Recorded data
Segment Open

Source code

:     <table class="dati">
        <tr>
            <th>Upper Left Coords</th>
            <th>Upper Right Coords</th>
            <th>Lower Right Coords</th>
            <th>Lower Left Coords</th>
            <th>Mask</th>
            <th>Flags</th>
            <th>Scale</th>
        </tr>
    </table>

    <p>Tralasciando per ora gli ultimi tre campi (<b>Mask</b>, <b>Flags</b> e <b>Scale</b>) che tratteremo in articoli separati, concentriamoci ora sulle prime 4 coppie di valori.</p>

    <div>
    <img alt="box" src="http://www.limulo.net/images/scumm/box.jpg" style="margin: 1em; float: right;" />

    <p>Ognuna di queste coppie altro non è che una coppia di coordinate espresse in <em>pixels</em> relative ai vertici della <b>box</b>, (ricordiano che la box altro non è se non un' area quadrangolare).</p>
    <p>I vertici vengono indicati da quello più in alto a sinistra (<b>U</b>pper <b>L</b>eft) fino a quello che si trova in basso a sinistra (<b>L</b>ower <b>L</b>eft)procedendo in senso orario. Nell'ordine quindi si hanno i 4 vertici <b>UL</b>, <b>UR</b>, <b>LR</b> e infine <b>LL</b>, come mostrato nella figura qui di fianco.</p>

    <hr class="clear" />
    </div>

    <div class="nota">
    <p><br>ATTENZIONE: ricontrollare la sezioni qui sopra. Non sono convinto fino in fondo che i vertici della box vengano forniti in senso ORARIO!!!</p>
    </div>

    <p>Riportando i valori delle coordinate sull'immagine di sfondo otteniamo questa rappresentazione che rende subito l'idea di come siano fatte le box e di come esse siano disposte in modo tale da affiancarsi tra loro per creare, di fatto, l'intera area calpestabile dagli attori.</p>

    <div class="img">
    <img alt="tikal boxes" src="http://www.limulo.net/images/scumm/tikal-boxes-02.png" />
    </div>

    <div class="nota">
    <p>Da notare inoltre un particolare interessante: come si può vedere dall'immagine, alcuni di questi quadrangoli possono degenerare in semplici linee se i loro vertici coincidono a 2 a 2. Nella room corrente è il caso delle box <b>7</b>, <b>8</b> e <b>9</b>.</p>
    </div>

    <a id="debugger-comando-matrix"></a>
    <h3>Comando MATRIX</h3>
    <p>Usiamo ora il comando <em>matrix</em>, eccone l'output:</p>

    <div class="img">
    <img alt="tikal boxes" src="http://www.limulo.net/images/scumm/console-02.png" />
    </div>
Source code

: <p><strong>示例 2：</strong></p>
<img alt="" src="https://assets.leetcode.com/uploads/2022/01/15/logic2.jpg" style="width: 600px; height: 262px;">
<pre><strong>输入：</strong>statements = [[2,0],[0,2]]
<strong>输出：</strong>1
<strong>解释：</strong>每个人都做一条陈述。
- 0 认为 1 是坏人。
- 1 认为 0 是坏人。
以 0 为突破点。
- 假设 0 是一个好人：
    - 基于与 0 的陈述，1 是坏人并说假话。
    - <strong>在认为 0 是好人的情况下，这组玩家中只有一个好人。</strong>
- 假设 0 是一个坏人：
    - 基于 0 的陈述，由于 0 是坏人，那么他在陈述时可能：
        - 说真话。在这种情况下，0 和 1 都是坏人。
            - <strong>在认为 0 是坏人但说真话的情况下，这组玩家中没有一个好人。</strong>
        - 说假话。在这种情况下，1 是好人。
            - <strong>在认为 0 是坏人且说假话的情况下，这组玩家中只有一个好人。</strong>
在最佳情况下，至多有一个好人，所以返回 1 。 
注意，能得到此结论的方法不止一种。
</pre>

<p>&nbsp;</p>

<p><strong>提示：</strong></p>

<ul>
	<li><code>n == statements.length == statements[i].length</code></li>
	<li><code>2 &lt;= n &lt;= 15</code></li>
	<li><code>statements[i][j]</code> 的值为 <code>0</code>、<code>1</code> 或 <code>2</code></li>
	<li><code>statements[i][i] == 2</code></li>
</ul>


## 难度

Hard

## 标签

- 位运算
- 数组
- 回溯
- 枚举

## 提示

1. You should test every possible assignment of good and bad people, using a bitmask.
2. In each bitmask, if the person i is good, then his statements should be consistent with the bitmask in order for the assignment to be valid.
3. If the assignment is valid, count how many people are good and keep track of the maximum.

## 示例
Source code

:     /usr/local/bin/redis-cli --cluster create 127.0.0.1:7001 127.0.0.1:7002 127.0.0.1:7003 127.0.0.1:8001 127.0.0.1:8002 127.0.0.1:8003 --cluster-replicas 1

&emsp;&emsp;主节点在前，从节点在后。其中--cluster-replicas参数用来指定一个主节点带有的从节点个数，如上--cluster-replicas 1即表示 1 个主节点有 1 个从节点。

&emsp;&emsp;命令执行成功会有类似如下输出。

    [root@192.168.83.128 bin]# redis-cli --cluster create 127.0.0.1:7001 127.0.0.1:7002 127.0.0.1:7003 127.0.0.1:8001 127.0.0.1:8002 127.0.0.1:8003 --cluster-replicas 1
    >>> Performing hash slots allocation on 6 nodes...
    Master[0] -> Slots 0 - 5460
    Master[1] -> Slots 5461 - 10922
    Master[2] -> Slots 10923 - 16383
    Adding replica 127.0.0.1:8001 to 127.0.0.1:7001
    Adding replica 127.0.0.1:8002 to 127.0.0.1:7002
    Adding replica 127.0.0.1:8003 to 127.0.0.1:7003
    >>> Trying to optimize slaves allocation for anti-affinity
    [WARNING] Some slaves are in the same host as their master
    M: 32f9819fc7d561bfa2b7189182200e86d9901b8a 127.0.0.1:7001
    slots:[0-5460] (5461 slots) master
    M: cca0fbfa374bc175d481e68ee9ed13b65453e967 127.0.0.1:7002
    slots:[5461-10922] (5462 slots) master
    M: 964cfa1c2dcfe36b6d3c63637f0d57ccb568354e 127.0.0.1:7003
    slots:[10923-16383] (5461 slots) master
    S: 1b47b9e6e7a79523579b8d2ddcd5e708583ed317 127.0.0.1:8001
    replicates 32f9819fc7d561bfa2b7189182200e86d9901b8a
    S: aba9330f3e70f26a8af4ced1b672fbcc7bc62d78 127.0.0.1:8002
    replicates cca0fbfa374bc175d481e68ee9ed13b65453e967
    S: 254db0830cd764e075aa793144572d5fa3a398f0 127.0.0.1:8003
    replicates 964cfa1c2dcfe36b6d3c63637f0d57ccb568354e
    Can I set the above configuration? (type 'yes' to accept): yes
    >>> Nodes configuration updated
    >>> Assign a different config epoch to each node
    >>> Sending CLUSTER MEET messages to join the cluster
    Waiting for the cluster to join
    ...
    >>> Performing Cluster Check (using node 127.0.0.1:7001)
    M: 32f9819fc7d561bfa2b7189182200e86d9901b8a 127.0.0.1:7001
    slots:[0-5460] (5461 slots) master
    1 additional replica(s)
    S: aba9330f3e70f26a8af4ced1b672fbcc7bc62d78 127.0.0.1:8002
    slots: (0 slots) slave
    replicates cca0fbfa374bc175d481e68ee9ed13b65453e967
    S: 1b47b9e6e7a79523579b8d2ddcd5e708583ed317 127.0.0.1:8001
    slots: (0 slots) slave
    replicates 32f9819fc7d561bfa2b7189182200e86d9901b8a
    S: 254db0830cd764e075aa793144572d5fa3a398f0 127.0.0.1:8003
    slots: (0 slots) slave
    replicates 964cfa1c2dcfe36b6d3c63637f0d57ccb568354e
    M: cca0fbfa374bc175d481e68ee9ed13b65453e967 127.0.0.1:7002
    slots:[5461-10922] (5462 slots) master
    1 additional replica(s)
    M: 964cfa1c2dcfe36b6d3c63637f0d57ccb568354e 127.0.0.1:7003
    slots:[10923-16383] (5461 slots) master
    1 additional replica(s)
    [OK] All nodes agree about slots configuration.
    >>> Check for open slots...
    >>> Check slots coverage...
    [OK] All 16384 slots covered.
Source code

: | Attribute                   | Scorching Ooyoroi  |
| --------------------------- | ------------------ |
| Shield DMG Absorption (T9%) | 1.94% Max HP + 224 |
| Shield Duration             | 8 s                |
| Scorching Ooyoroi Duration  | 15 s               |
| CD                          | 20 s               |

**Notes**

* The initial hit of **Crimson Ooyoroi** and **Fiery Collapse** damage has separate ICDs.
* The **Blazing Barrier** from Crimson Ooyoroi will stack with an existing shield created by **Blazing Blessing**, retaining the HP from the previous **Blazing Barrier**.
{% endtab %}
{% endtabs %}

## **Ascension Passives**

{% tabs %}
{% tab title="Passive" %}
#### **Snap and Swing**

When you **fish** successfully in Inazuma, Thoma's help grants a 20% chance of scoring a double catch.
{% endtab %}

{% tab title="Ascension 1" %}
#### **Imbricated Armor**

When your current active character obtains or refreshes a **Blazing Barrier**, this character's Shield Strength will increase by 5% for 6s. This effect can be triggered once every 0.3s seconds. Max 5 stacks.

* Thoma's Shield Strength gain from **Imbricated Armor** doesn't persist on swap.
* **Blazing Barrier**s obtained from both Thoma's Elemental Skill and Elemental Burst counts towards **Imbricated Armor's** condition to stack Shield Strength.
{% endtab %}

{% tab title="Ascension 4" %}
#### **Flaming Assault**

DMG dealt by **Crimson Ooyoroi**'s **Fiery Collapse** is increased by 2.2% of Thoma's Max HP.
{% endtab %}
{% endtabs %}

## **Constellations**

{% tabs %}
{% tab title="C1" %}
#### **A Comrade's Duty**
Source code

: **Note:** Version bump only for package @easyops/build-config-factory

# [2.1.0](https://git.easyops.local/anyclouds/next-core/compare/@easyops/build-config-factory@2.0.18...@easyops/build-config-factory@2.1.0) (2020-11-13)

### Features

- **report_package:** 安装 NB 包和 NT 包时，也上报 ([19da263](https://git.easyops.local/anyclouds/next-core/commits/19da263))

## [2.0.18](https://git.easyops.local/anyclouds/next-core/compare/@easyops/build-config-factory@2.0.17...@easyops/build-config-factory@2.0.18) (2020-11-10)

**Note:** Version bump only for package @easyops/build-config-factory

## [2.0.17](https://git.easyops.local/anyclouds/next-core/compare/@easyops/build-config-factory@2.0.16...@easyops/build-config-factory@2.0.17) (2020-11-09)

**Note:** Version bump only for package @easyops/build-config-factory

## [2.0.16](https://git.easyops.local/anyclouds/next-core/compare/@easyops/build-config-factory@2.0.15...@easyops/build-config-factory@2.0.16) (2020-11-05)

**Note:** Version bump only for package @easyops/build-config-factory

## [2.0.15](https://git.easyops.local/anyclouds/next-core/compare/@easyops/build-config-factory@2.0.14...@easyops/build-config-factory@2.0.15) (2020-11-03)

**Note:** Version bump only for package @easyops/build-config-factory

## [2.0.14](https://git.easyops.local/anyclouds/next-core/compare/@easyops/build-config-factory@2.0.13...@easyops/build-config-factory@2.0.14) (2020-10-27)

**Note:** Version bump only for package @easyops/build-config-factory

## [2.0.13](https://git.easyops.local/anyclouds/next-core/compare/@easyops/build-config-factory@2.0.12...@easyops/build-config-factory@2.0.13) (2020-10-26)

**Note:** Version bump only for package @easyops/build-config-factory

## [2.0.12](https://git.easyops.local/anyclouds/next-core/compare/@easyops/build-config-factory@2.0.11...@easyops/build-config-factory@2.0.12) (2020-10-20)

Segment Closed

Work to complete:
Search the data above for lines holding "Lower" and copy each of them.

Solution to this exercise:
            <th>Lower Right Coords</th>
            <th>Lower Left Coords</th>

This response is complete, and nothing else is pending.